### TASK ITEM
Reproduce the text of the data below word for word, leaving out the pictures.
--------------------
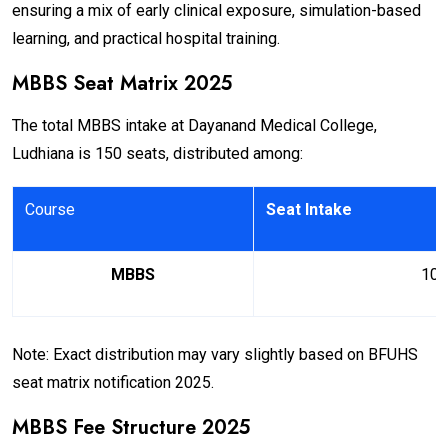
ensuring a mix of early clinical exposure, simulation-based
learning, and practical hospital training.
MBBS Seat Matrix 2025
The total MBBS intake at Dayanand Medical College,
Ludhiana is 150 seats, distributed among:
Course
Seat Intake
MBBS
100
Note: Exact distribution may vary slightly based on BFUHS
seat matrix notification 2025.
MBBS Fee Structure 2025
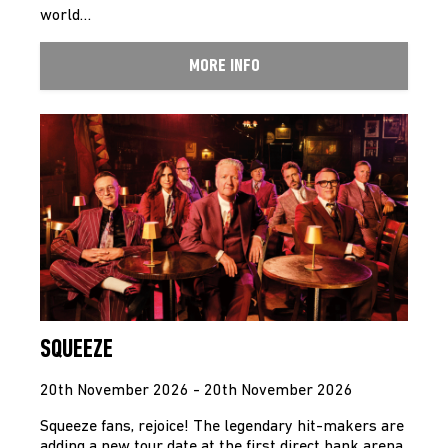
world…
MORE INFO
SQUEEZE
20th November 2026 - 20th November 2026
Squeeze fans, rejoice! The legendary hit-makers are
adding a new tour date at the first direct bank arena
--------------------
### SOLUTION FOR THIS PROBLEM
ensuring a mix of early clinical exposure, simulation-based
learning, and practical hospital training.
MBBS Seat Matrix 2025
The total MBBS intake at Dayanand Medical College,
Ludhiana is 150 seats, distributed among:
Course
Seat Intake
MBBS
100
Note: Exact distribution may vary slightly based on BFUHS
seat matrix notification 2025.
MBBS Fee Structure 2025
world…
MORE INFO
SQUEEZE
20th November 2026 - 20th November 2026
Squeeze fans, rejoice! The legendary hit-makers are
adding a new tour date at the first direct bank arena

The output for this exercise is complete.